As for national legislation, Crump called on Congress to pass the George Floyd Justice in Policing Act, which passed the Democratic-controlled House in 2021 but not the evenly split Senate.
The chairman of the Senate Judiciary Committee, Illinois Democrat Dick Durbin, called for Congress to revive national police reform legislation, saying the bill was a good starting point.
Sen.Cory Booker has been working on this for years, and it is the right starting point. I think he and Sen. (Tim) Scott should sit down again quickly to see if we can revive that effort, but that in and of itself is not enough. He pointed to a need for a national conversation about policing in a responsible, constitutional, and humane way.
The 29-year-old was a father and also the baby of his family, the youngest of four children. He was a “good boy” who spent his Sundays doing laundry and getting ready for the week, his mother said.
A GoFundMe created by Nichols’ mother has raised over $1,085,600 as of Sunday afternoon. The money raised will be used to cover the costs of Wells and her husband’s mental health services and time away from their jobs, according to the page. It also adds that they want to build a memorial skate park in honor of Tyre and his love for skating and sunsets.
The Case of the Martin Luther King, Jr.: a bipartisan effort to reform the policing laws against a teen beating
Although calls for congressional action in the wake of the fatal police beating of a teenager in Ferguson, Missouri, have not been taken seriously, the prospects of bipartisan talks on Capitol Hill to reform policing laws remain very low.
But any effort would need bipartisan support and 60 votes to clear the Senate and would then have to pass a GOP-controlled House, an extremely difficult task and at this point, unlikely, outcome.

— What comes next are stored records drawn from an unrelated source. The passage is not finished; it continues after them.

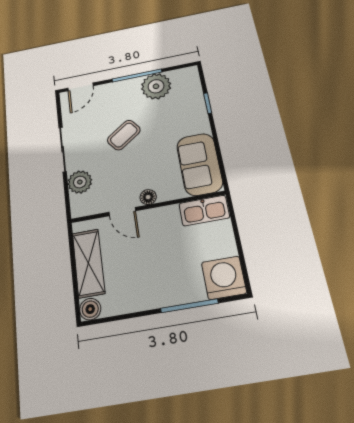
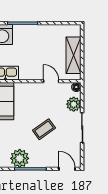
door: (80, 87) -> (67, 169), hinge flipped
floor lamp: (148, 197) -> (76, 87), moved
boiler: (90, 309) -> (75, 30), removed

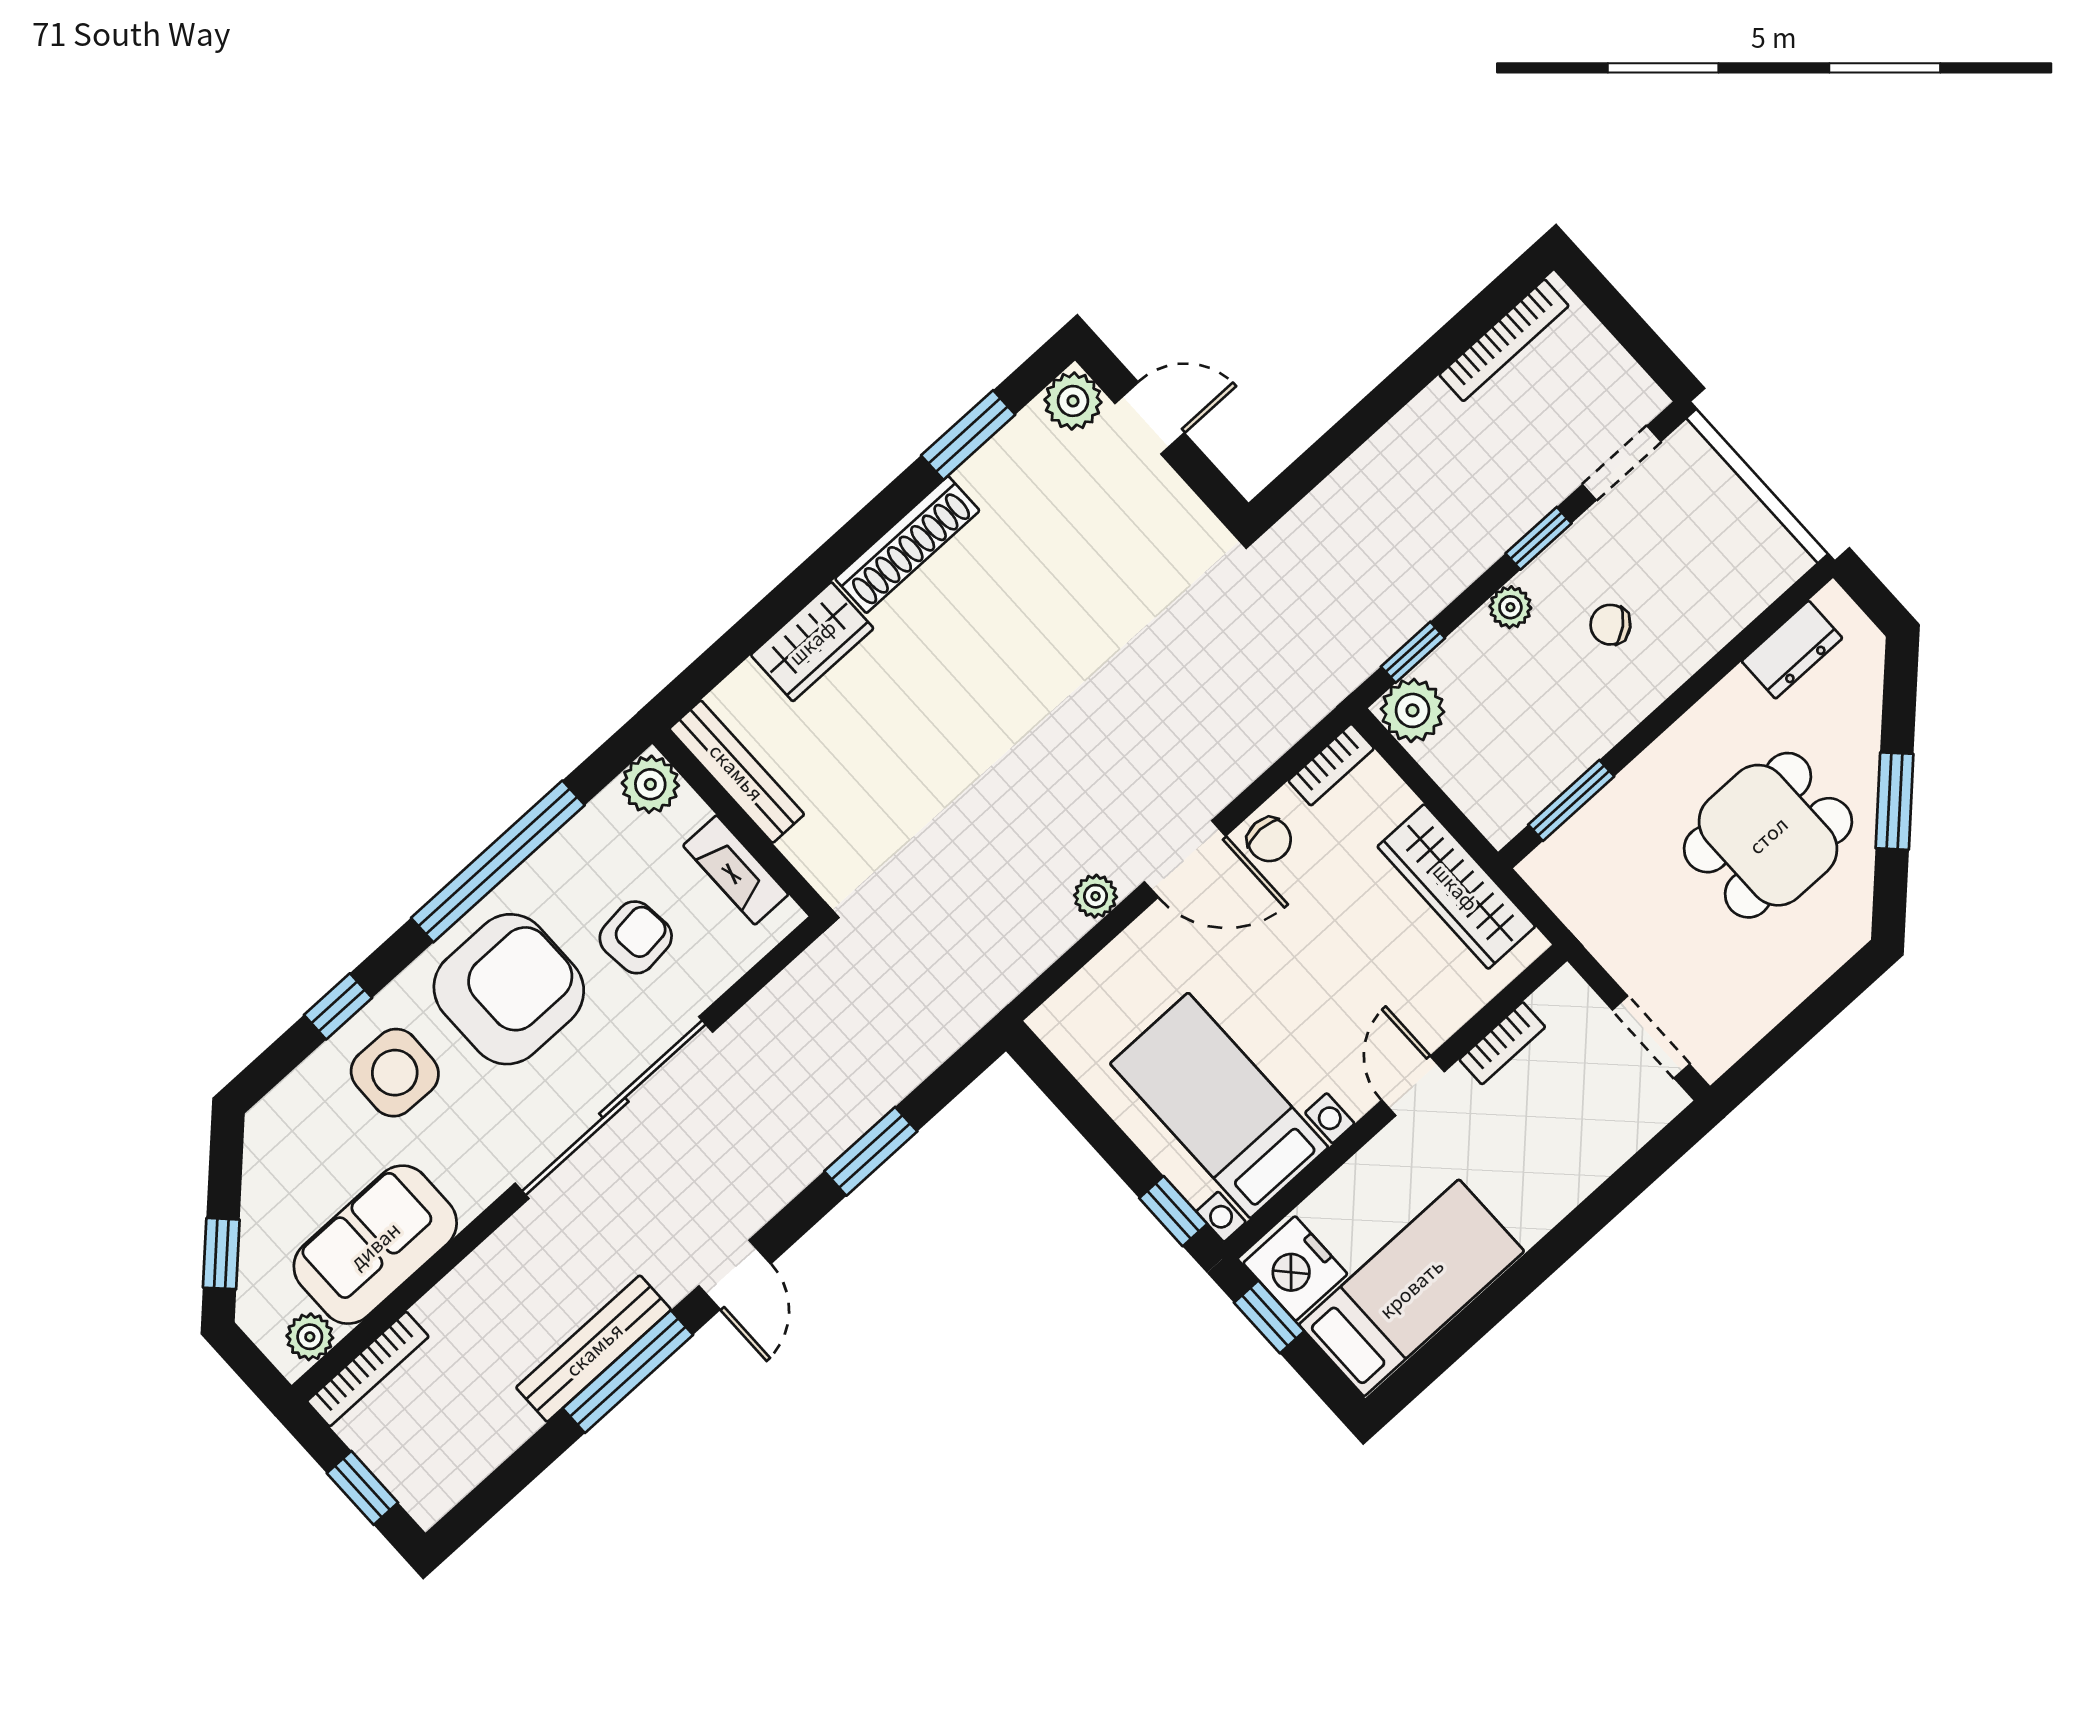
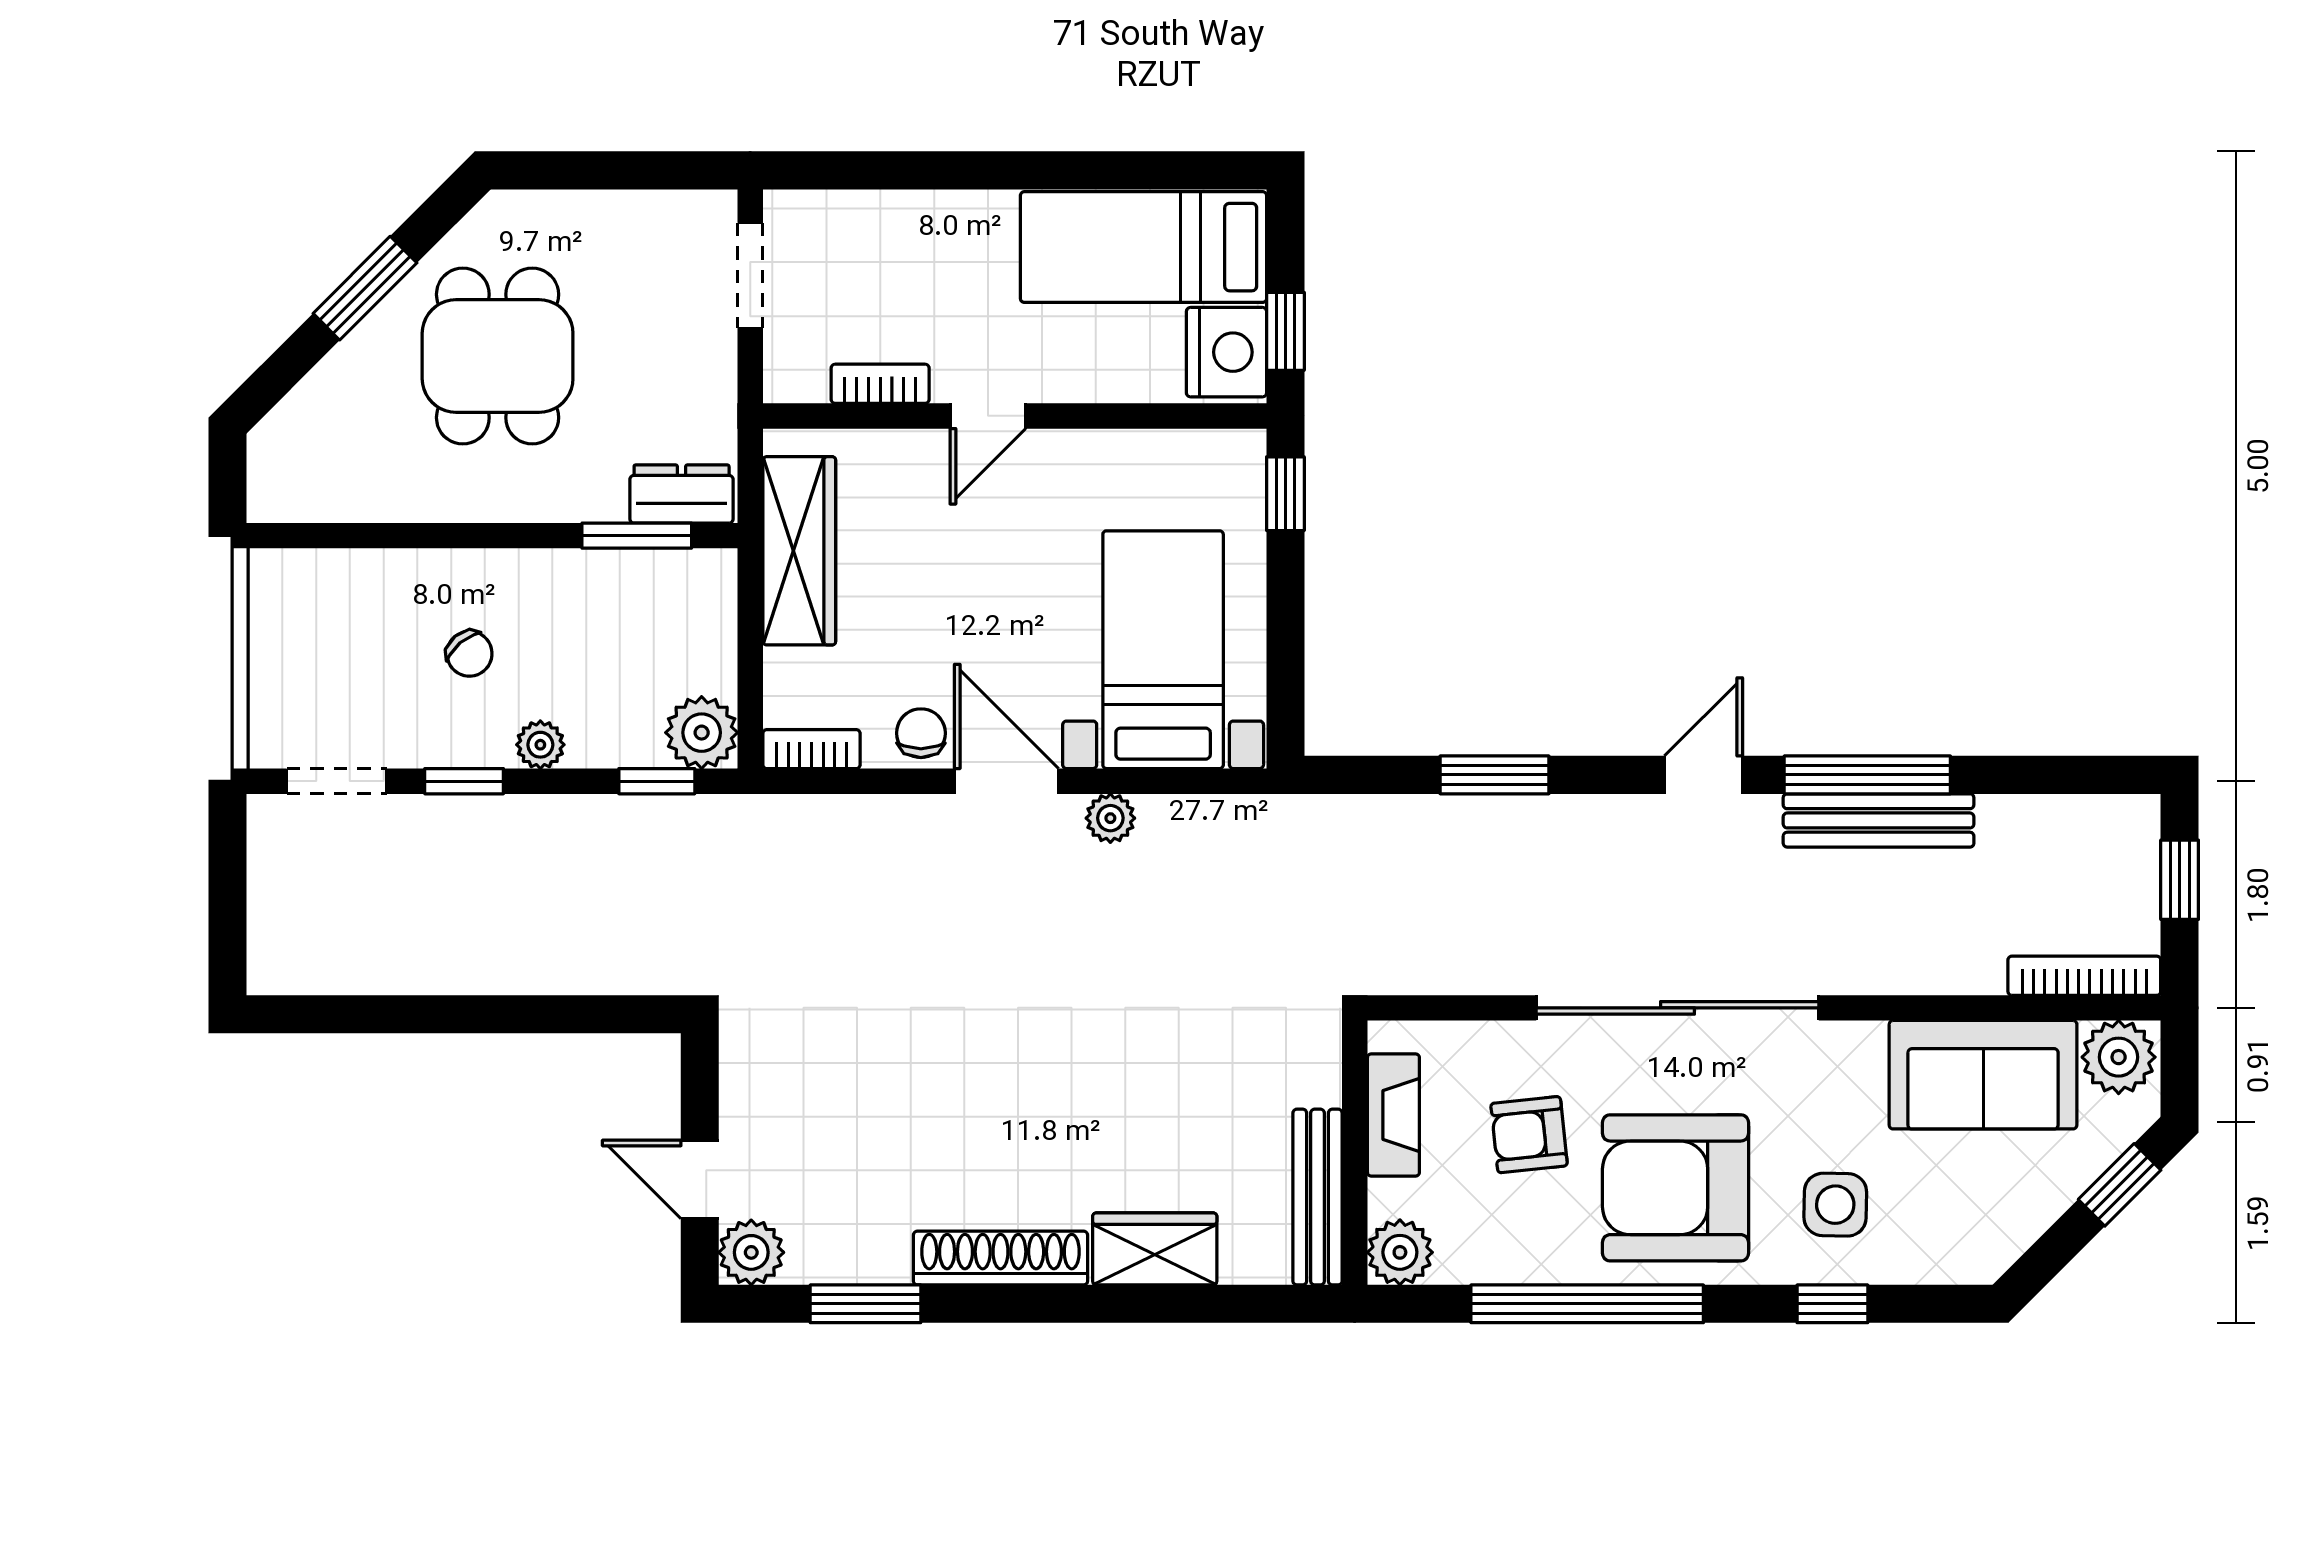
bookcase: (1504, 340) -> (342, 975), removed
dresser: (1792, 650) -> (682, 494), moved
dining table: (1768, 835) -> (498, 356), turned 90
side table: (395, 1073) -> (1835, 1205), width x0.73, depth x0.73
bed with nightstands: (1219, 1105) -> (1163, 650), moved, turned 180
plant: (310, 1337) -> (2119, 1057), width x1.38, depth x1.38

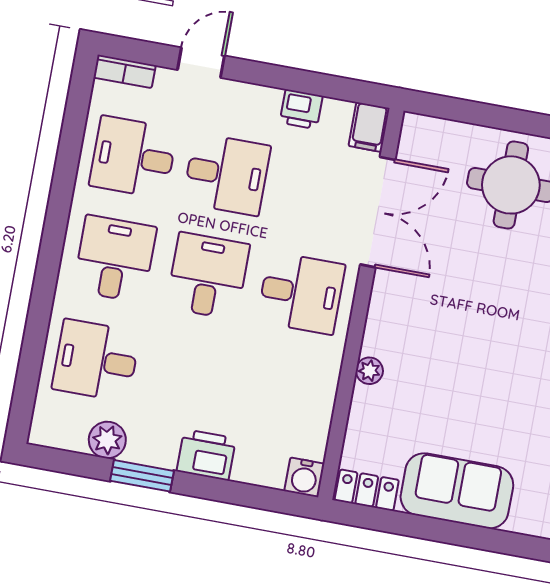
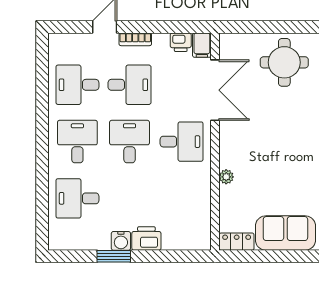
bookcase: (125, 71) -> (135, 39), moved
printer: (301, 109) -> (181, 42), moved
plant: (107, 440) -> (91, 240), removed
water cooler: (304, 477) -> (121, 241), moved

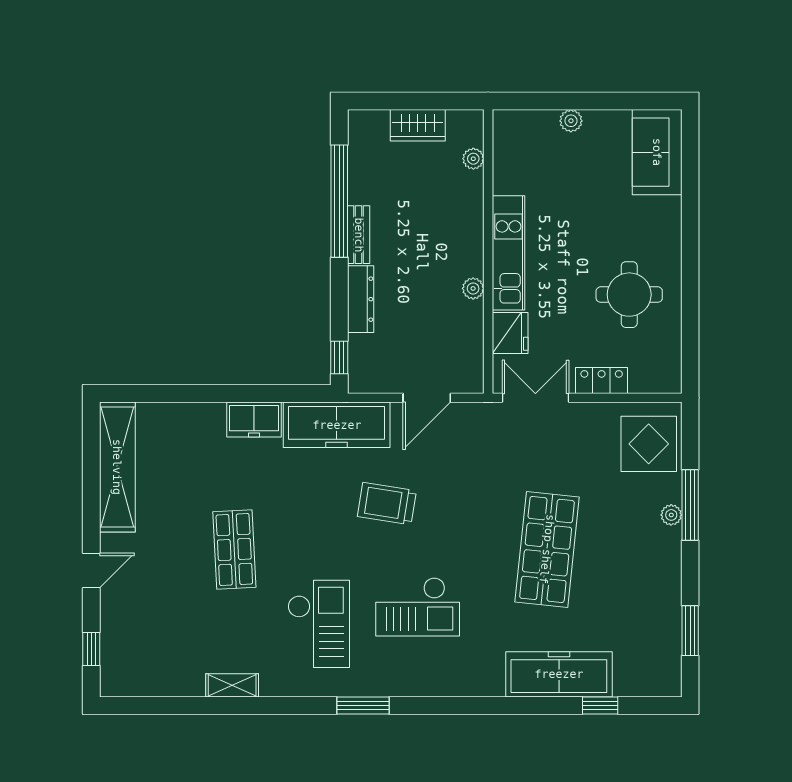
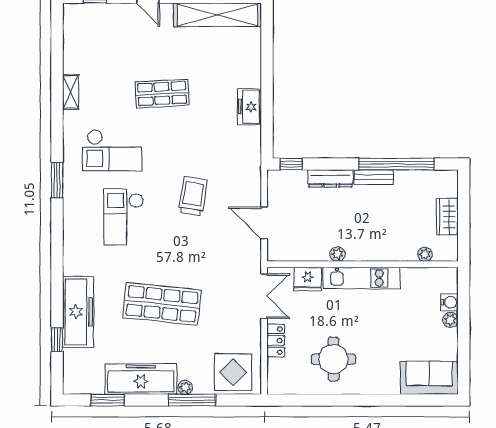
water cooler: (545, 122) -> (449, 302), added
freezer: (337, 425) -> (141, 379), moved, turned 90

Jordan said that it wasn’t easy to watch the evil that was shown on “Meet the Press.” I do not know if any law, training, or reform is going to change as a result of this man being handcuffed. They continued to beat him.”
Texas Sen. John Cornyn, a member of the GOP leadership and Senate Judiciary Committee, told CNN that “I don’t know what the pathway is” to finding a deal on policing legislation.
Cornyn said that the issue of changing qualified immunity on police officers — to make it easier to sue them in civil court — remains a central sticking point.